What Spinrad is after is an idea, a moral idea; of the world of emotions and
sensations, nothing exists but a vague atmosphere of charged violence, through
which the reader is hurled forward breakneck towards the goal. To read a Spinrad
short story is to be driven at top speed across the salt flats in a racing car.
It's a powerful car and he's a great driver. He leaves the other racers way
behind.
But a novel isn't a racing car. It is much more like a camel caravan, an
ocean, liner, or the Graf Zeppelin. It is by essence large, long, slow,
intricate, messy, and liable to get where it is going by following a Great
Circle. Variety of pace, variety of tone and mood, and above all complexity of
subject, are absolutely essential to the novel. I don't think Spinrad has faced
that yet. His three long books are over-extended short stories. And they have
been relative failures, because you do not make a novel by just stretching out a
story.
But, in this case, does it matter? How can a novel by Adolf Hitler be
well-written, complex, interesting? Of course, it can't. It would spoil the
bitter joke.
On the other hand, why should one read a book that isn't interesting?

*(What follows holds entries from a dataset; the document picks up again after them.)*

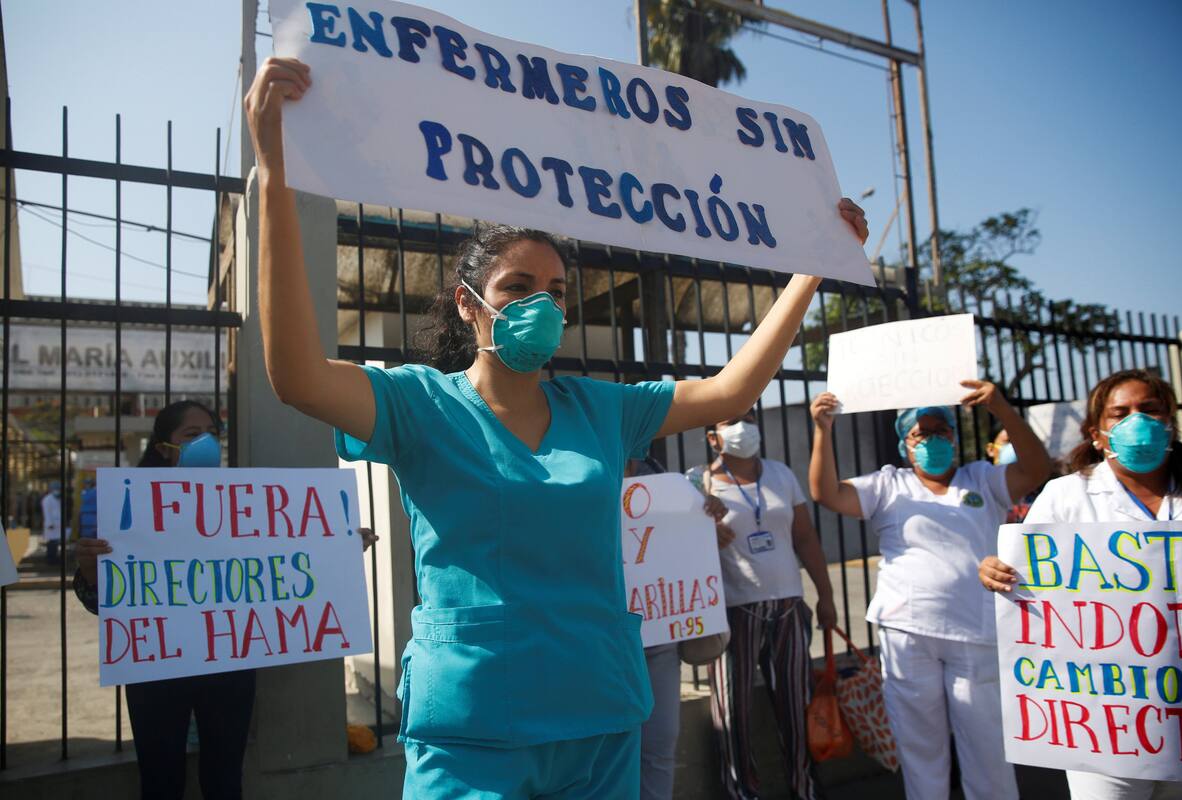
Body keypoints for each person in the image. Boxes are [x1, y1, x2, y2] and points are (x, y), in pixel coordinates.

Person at [244, 55, 868, 798]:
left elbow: (732, 390)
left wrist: (810, 271)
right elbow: (294, 373)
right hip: (473, 733)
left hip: (599, 721)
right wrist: (275, 172)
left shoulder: (600, 407)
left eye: (556, 291)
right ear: (470, 303)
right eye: (518, 288)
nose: (542, 304)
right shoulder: (418, 404)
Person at [808, 381, 1051, 800]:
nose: (932, 439)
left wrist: (1002, 408)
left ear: (954, 438)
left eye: (941, 430)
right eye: (921, 433)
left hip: (975, 634)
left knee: (987, 746)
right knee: (921, 748)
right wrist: (822, 430)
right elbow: (825, 493)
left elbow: (1036, 470)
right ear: (906, 443)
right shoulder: (888, 485)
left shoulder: (982, 479)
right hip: (907, 633)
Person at [979, 368, 1182, 800]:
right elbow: (1026, 576)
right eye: (1121, 413)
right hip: (1103, 724)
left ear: (1170, 421)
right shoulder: (1066, 496)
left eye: (1149, 409)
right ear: (1098, 434)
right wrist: (996, 572)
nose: (1137, 421)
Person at [74, 400, 256, 800]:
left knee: (226, 777)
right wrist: (91, 572)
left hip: (227, 663)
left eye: (213, 433)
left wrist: (335, 547)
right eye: (192, 435)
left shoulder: (244, 505)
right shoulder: (128, 509)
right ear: (163, 447)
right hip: (156, 667)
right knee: (160, 777)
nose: (207, 443)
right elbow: (104, 600)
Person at [688, 407, 837, 800]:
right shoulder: (699, 484)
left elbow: (805, 537)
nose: (744, 427)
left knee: (796, 708)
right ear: (712, 438)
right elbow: (682, 547)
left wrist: (826, 594)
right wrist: (703, 530)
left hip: (788, 607)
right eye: (730, 421)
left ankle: (805, 789)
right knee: (732, 714)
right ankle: (741, 792)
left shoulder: (781, 474)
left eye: (749, 419)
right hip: (733, 611)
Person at [627, 456, 730, 800]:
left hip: (658, 639)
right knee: (609, 752)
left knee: (660, 744)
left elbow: (679, 544)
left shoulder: (657, 476)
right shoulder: (582, 468)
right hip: (606, 642)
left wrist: (704, 518)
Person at [41, 481, 62, 563]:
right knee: (51, 543)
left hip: (57, 525)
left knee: (55, 543)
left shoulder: (58, 499)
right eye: (56, 489)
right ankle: (50, 558)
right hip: (51, 525)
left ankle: (53, 558)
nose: (57, 491)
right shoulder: (47, 499)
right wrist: (49, 523)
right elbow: (47, 512)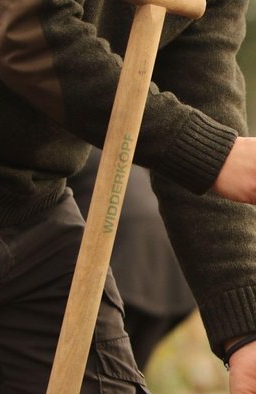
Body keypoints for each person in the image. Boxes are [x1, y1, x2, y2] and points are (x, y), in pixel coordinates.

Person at [0, 1, 256, 394]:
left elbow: (202, 93)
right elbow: (28, 33)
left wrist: (251, 333)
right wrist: (213, 153)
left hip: (31, 210)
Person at [68, 148, 196, 370]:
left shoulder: (66, 152)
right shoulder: (117, 150)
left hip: (128, 264)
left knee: (93, 373)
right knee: (127, 375)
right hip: (175, 274)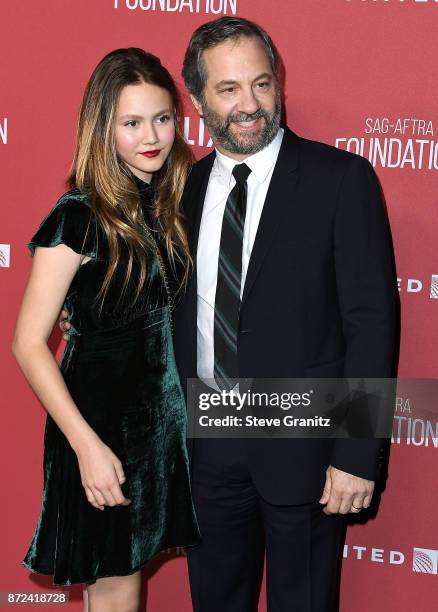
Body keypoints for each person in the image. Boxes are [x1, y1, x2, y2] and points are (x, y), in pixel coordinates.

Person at [171, 17, 397, 611]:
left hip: (308, 452)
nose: (250, 104)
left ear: (279, 84)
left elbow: (371, 323)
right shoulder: (182, 190)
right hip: (207, 451)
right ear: (197, 99)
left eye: (262, 84)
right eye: (229, 89)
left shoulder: (340, 180)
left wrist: (355, 453)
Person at [12, 48, 200, 611]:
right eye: (132, 122)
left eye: (163, 118)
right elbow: (27, 343)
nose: (153, 136)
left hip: (156, 424)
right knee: (114, 581)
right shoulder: (80, 216)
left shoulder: (169, 202)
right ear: (103, 127)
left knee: (129, 574)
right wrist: (87, 446)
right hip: (96, 427)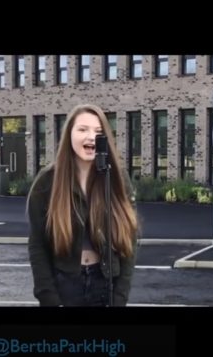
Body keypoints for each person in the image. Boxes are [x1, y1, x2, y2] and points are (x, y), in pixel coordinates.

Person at [27, 104, 138, 306]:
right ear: (69, 134)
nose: (90, 137)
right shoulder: (47, 182)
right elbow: (37, 244)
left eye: (98, 132)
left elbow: (130, 239)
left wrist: (120, 296)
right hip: (65, 285)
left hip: (105, 285)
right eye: (82, 129)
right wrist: (48, 297)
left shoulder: (116, 178)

A short story, yes. Even a book of a hundred or a hundred and twenty pages.
At that length, the idea would carry one through; the essential interest of the
distancing effect, the strength of the irony, would have held up. And all that
is said in 255 pages could have been said. Nobody would ask Spinrad to sacrifice
such scenes as the winning of the Great Truncheon by the hero Feric and the
subsequent kissing of the Great Truncheon by the Black Avengers, or the terrific
final scene. These are magnificent. They are horribly funny. They are totally
successful tours de force. But the long build-ups to them are not necessary, as
they would be in a novel; rather they weaken the whole effect. Only the high
points matter; only they support the ironic tension.

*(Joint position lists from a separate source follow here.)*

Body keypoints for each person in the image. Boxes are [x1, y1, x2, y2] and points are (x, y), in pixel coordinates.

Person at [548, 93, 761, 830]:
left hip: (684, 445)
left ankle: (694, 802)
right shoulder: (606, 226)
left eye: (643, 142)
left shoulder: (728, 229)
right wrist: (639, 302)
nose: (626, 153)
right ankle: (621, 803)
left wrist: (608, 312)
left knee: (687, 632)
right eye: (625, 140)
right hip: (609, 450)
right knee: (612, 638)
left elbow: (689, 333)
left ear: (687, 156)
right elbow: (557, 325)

As it is, the tension lags; and I am afraid that those who read the book
clear through may do so because their insensitivity allows them to ignore the
distancing which is the book's strength and justification. They will read it
just as they read Conan, or Starship Troopers, or Goldfinger--as
good, clean fun. What's the harm in that? it's all just made up, it's all just
fantasy, isn't it?--And so they will agree with "Homer Whipple" of
N.Y.U., who provides, in the Afterword, the last twist of Spinrad's knife. After
all it can't, Dr. Whipple says, happen here.
This--the misplaced suspension of disbelief--is the risk Spinrad ran, and
surely knew he was running. If he loses, he loses the whole game. And that will
be a disaster, for he is (unlike most of the cautious practitioners now writing
SF) playing for high stakes. His moral seriousness is intense and intelligent,
but he does not moralize and preach at us. He gambles; he tries to engage us. In
other words, he works as an artist.
He has done, in The Iron Dream, something as outrageous as what Borges
talks about doing in "Pierre Menard" (the rewriting of Don Quixote,
word for word, by a twentieth-century Frenchman): he has attempted a
staggeringly bold act of forced, extreme distancing. And distancing, the pulling
back from "reality" in order to see it better, is perhaps the
essential gesture of SF. It is by distancing that SF achieves aesthetic joy,
tragic tension, and moral cogency. It is the latter that Spinrad aims for, and
achieves. We are forced, in so far as we can continue to read the book
seriously, to think, not about Adolf Hitler and his historic crimes--Hitler is
simply the distancing medium--but to think about ourselves: our moral
assumptions, our ideas of heroism, our desires to, lead or to be led, our
righteous wars. What Spinrad is trying to tell us is that it is happening here.